| One-Minute Clinician

Pain in the Emergency Department: Let's Elevate Our Game!

Unfortunately with the current opioid epidemic, practitioners across all subspecialties are looking to find alternatives to treat pain effectively and to not solely rely on opiates especially as a first line treatment. In the emergency department we see a variety of pain, some mild, some severe. For patients who have severe pain, opiates are fantastic modality to help relieve their suffering. From mild to moderate pain, ankle sprains or low back pain, it's important to not to reflexively prescribe opiates but to appreciate the tool box of medications we have for pain management. It's important in primary care and emergency medicine to utilize a multimodal approach to pain management and not solely rely on one medication to get the job done. Utilizing anti-inflammatory medication combined with acetaminophen has been shown to provide better pain relief than using either the anti-inflammatory or acetaminophen alone. Also appreciating topical medications and utilizing the skin as a modality for administration has been shown to be very effective. Things like diclofenac gel or lidocaine patches are a great way to elevate pain management and they can be easily administered and prescribed in an outpatient setting.

Another interesting modality that I discovered during my pain management fellowship was trigger point injection. We can perform that in the outpatient or emergency department setting. It's a matter of using a small gauge needle, putting it into the area of severe spasm that may actually feel like nodule and just by using the needle to break up that spasm, the patient will have immediate relief. Exploring this modality in a primary care setting will greatly improve pain management in the office and can provide immediate relief in ways that other modalities cannot. What's nice has been looking at the evidence and seeing the studies, and reading about patient experiences and appreciating that there's a lot of modalities that cross emergency care as well as primary care.

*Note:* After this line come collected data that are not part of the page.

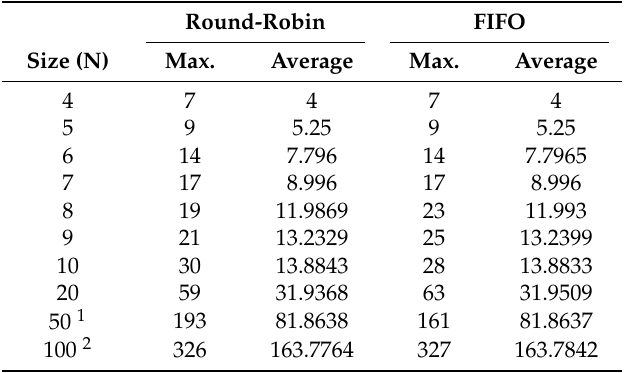
Table 1. Delay of the optimal scheduling (slots). Simulation time: 2000 time slots. Round-Robin FIFO Size (N) Max. Average Max. Average 4 7 4 7 4 5 9 5.25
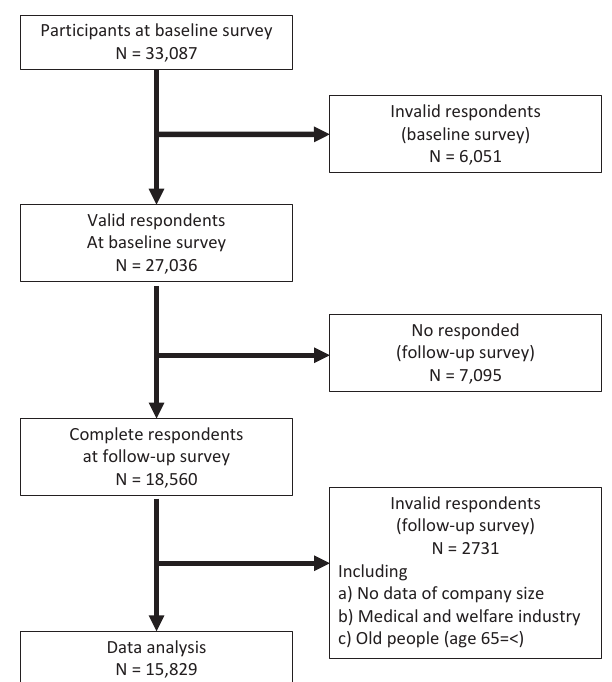
Fig. 1 Flow diagram of the study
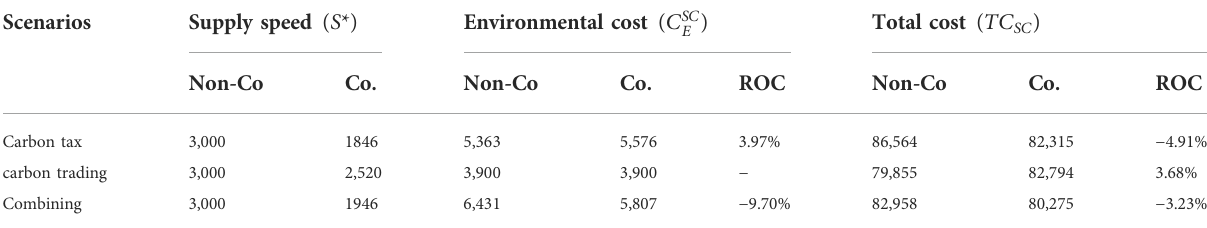
TABLE 6 Data comparison of the three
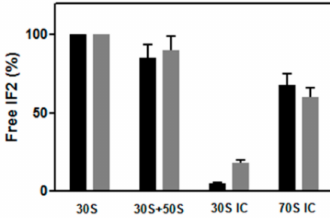
Figure 6. Dissociation of wtIF2 from the ribosomes. The histogram bars represent the amount of free (i.e., not ribosome-bound) wtIF2 present in the post-ribosomal supernatant after ultracentrifugation of samples containing 1 mM GTP (black bars) or 1 mM GDP (gray bars) and as indicated: wtIF2 and 30S ribosomal subunits; wtIF2, 30S and 50S ribosomal subunits; wtIF2 and all the components necessary for the formation of a 30S IC; wtIF2, 30S IC and 50S subunit forming a 70S IC. The amounts of free IF2 detected in the samples containing only 30S subunits are taken as equal to 100% and the amounts of free IF2 detected in the other samples are expressed as % of this amount. More experimental details are given in Materials and Methods.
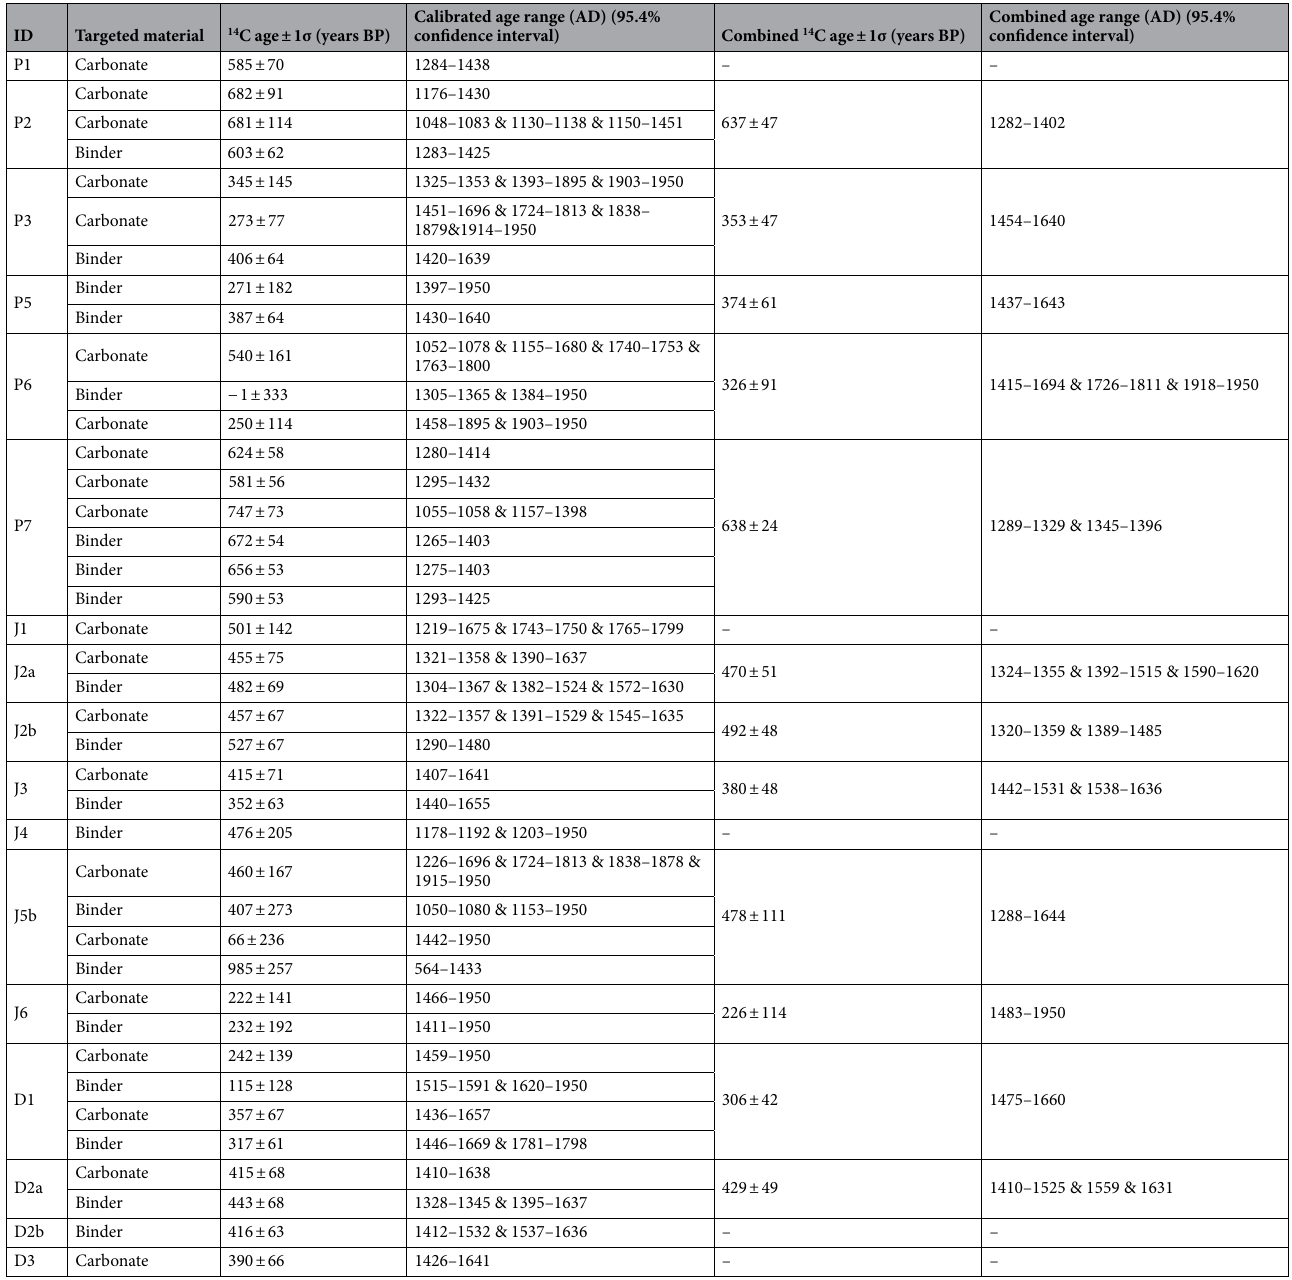
Table 3. Calibrated age ranges of the paint samples. The summary of results is organized by sample ID, targeted material, the 14 C ages with 1σ uncertainty and the respective calendar ages calibrated using the software Oxcal 4.4. 26,27 with the IntCal20 calibration curve 29 . The last two columns represent the 14 C ages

The most recent CDC guidelines that have been published were an effort to provide information about best practice for opiate prescribing for chronic pain. We know a lot more now than we did 10 or 15 years ago, and I appreciate the CDC's effort to educate physicians so that everyone can be on the same level playing field. In the emergency department, we do see a large population of people who are maintained on opiates at home for chronic pain. We have to appreciate that it's a delicate balance when prescribing opiates chronically, and then dealing with an acute flair in the emergency department. In the emergency department, the goal should be to clearly manage the acute issue, but then to collaborate and communicate with the prescribing physician from the community so that you are not adding benzodiazepine or other chronic opiates on top of what a patient is maintained on, because it sets the patient up for adverse events. So we really have to be a team in the emergency department with the primary care prescriber.